Why Run a Node
The Opportunity
Every day, billions of dollars flow to centralized cloud providers for coordination infrastructure. AWS, Azure, and Google Cloud capture value whenever systems need to communicate, synchronize, or reach agreement.
As a Lattice node operator, you can redirect a portion of that spend to yourself.
Tashi's DePIN (Decentralized Physical Infrastructure Network) replaces centralized cloud coordination with a global network of independent operators. When warehouse robots coordinate picking tasks, when AI agents discover each other's capabilities, when IoT sensors synchronize across boundaries, that coordination can flow through your infrastructure.
What You're Providing
Node operators provide the infrastructure layer that makes coordination possible:
Discovery
Helps applications find available peers
Every meshnet starts with discovery
NAT Traversal
Connects devices behind firewalls
25-65% of traffic requires tunneling
Relay/Proxy
Routes traffic when direct connections fail
Essential for enterprise environments
Failover
Maintains consensus when participants fail
Ensures reliability
Validation
Confirms coordination events are legitimate
Builds network trust
These aren't speculative services. They're the same functions that cloud providers charge for today: discovery, routing, proxying, and reliability.
The Economic Model
Tashi's economics are transparent:
60%
Resource Node operators (you)
30%
Foundation (development, operations)
10%
Orchestrator operators
Within your 60% share:
30% based on successful job completions
10% based on availability (staying online)

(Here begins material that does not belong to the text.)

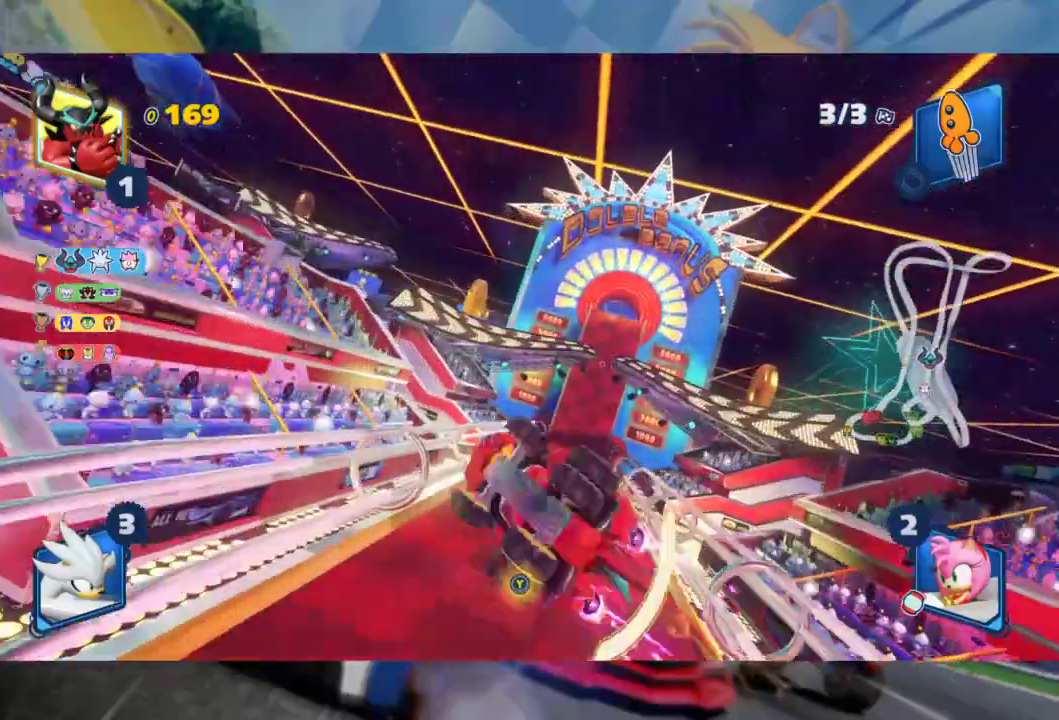
Gameplay with a controller (Xbox layout); each line is a JSON object with the inputs held at the frame after it. "events" lists button and stick changes between this image and that frame as [ms after this image, input, new state], when the widget could be followed in between.
{"buttons": ["L2", "R2"], "left_stick": "right", "right_stick": "center", "events": []}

20% allocated to incentive bonuses
What Makes This Different
Traditional DePIN projects often rely on token emissions to bootstrap network effects. Tashi's model is demand-driven:
Applications pay in USD for coordination services
Operators earn Reward Points backed 100:1 by USD
Reward Points can be spent on network services or converted to $TASHI
Your income scales with actual network usage by default. Operators who want to participate in token speculation can convert Reward Points to $TASHI, but that's a choice, not a requirement.
Who Should Run Nodes
Tashi's goal is to decentralize cloud infrastructure and allow anyone to participate, both technically and economically, in whatever capacity they can.
Node operation suits anyone who wants to be part of a decentralized cloud:
Home users
Run a node on spare hardware; contribute to decentralization
Infrastructure operators
Leverage existing hardware and connectivity at scale
Data centers
Monetize spare capacity near coordination demand
Web3 enthusiasts
Be part of building the decentralized infrastructure layer
Geographic specialists
Serve underserved regions with premium rates
The Lattice Layer
As a node operator, you're part of Lattice, the second layer in Tashi's three-layer architecture:
Vertex (Layer 1): Where coordination happens, peer-to-peer consensus
Lattice (Layer 2): Where coordination scales, your infrastructure
Arc (Layer 3): Where coordination settles, blockchain bridges
Vertex handles the actual consensus between participants. Your infrastructure makes that consensus possible at global scale.
Getting Started
To run a node:
Review Node Types to understand the roles
Check Node Specifications for hardware requirements
Follow the Installation Guide to get started
Understand the Reputation System to maximize earnings
The Bigger Picture
Tashi's mission is to align devices with the interests of their owners. Node operators make this possible by providing infrastructure that serves device owners, not extractive platforms.
As coordination demand grows across robotics, AI agents, and IoT, node operators capture value that would otherwise flow to centralized cloud providers.